Goal of the exercise:
In the following listing, work out how many lines contain the string "page", and state only that number.

Material provided:
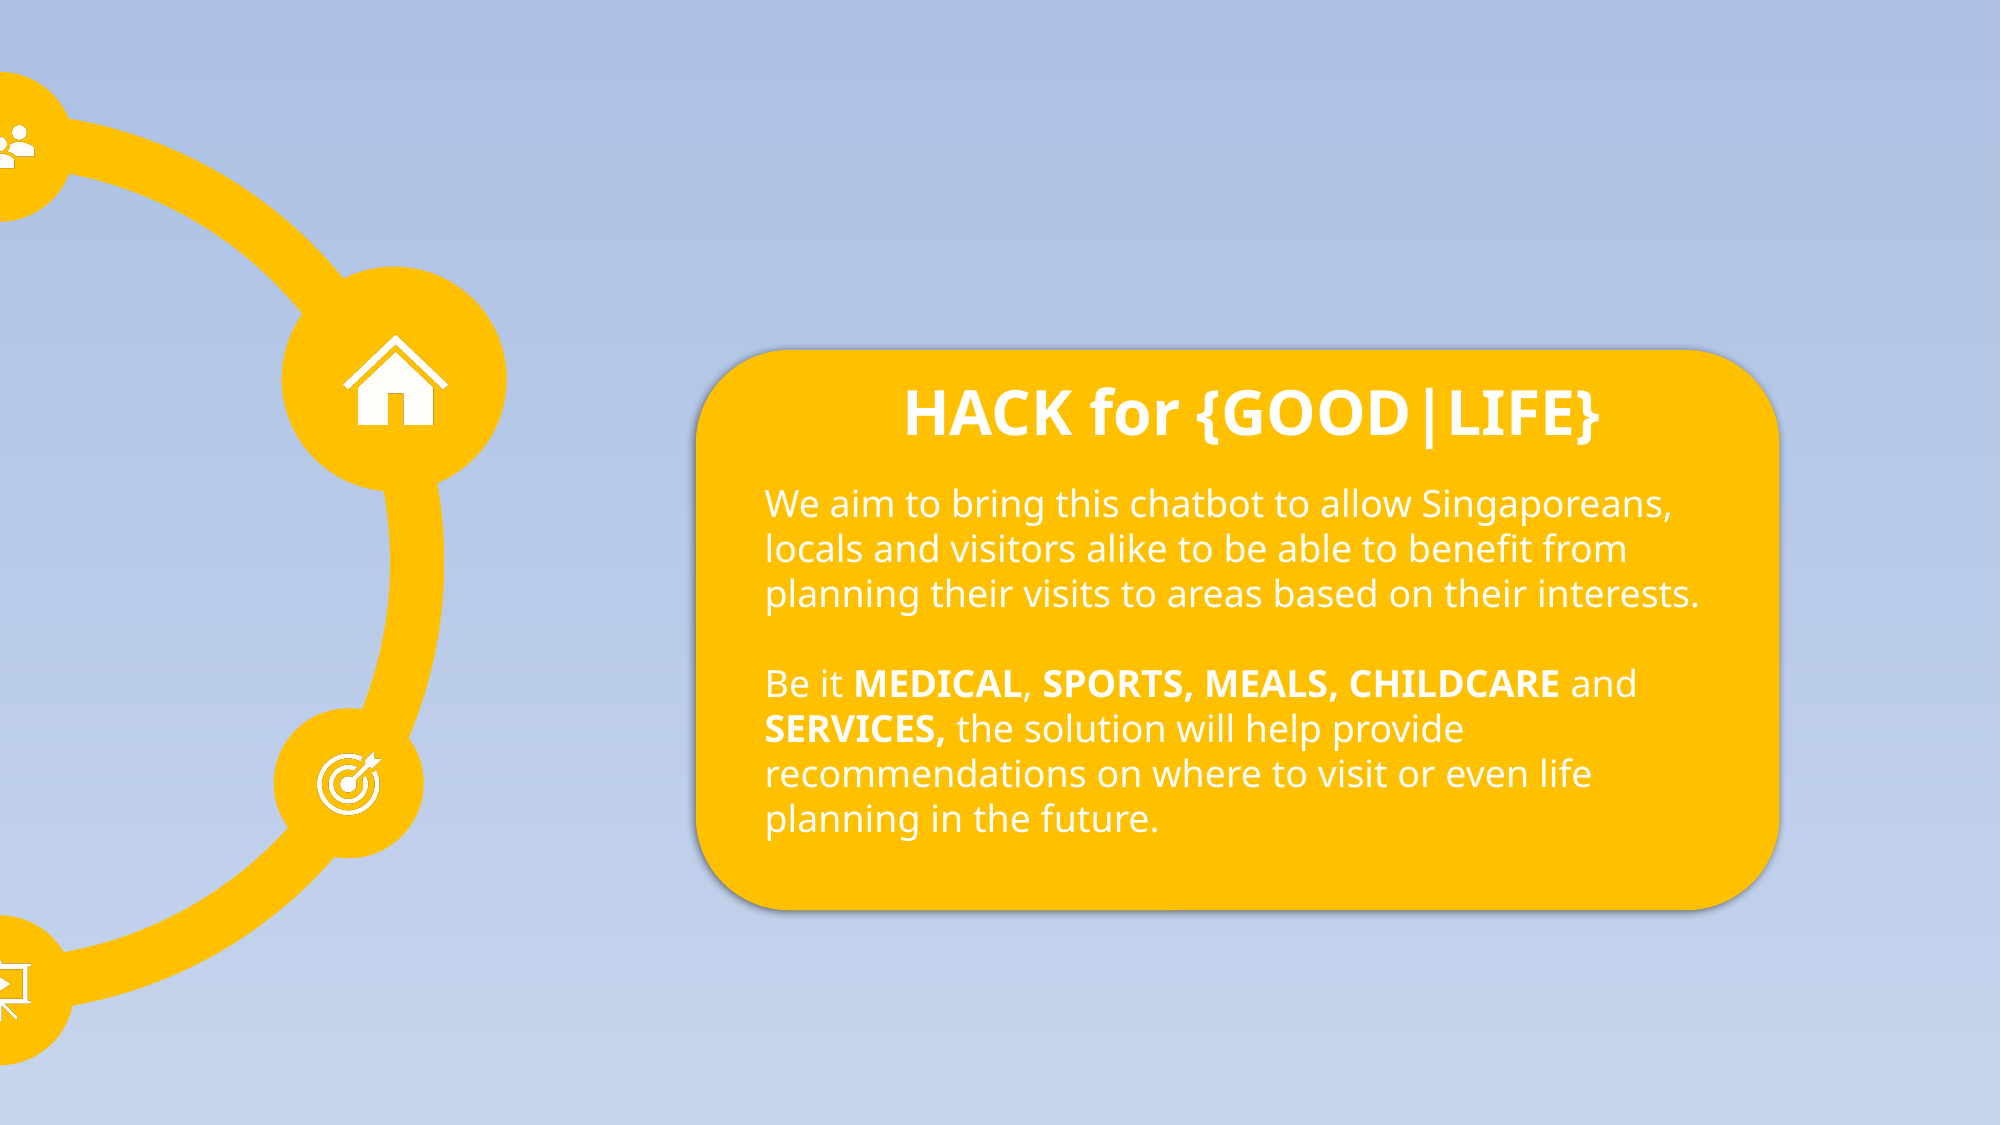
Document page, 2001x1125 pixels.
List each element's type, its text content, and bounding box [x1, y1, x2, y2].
...
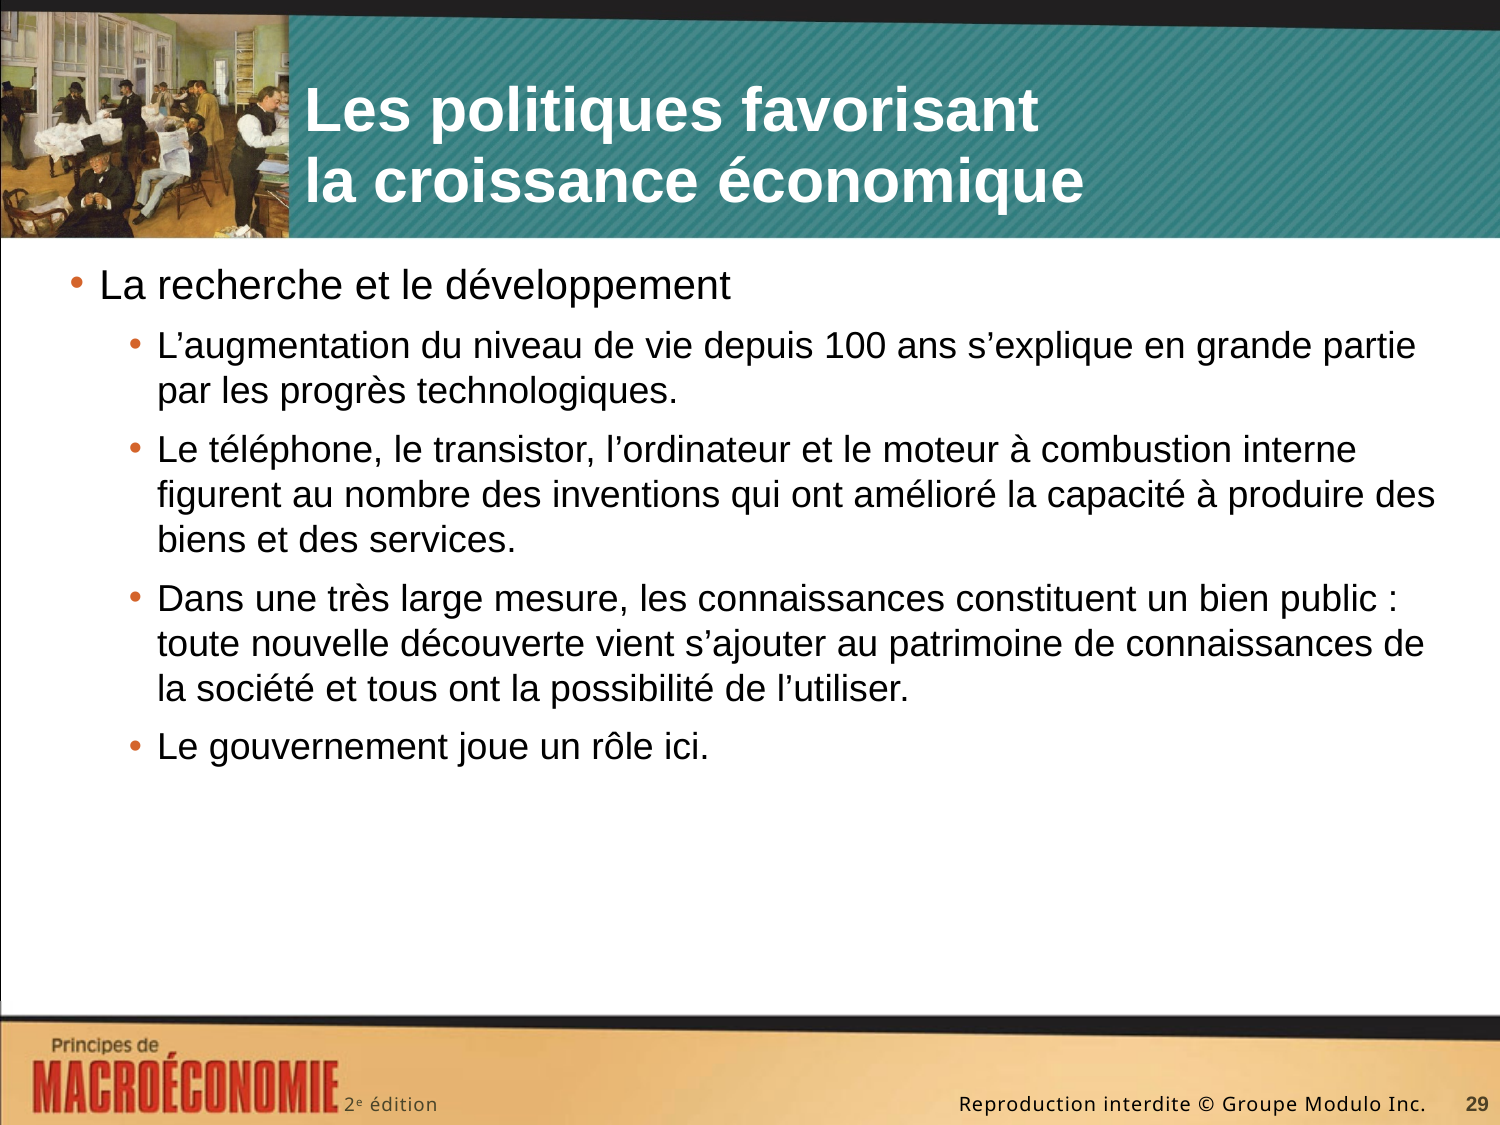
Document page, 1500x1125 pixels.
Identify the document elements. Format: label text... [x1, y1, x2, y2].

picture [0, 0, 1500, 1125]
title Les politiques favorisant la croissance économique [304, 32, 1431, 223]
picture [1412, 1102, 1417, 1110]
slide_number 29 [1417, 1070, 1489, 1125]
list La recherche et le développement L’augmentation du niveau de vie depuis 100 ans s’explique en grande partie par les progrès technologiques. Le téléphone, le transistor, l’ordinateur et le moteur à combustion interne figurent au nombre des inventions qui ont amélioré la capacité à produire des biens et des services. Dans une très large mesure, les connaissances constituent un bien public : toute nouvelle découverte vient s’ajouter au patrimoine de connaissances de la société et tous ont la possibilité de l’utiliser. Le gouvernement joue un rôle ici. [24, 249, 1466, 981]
--
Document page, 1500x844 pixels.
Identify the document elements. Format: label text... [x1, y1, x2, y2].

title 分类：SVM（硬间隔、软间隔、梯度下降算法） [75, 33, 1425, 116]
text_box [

Finished exercise:
3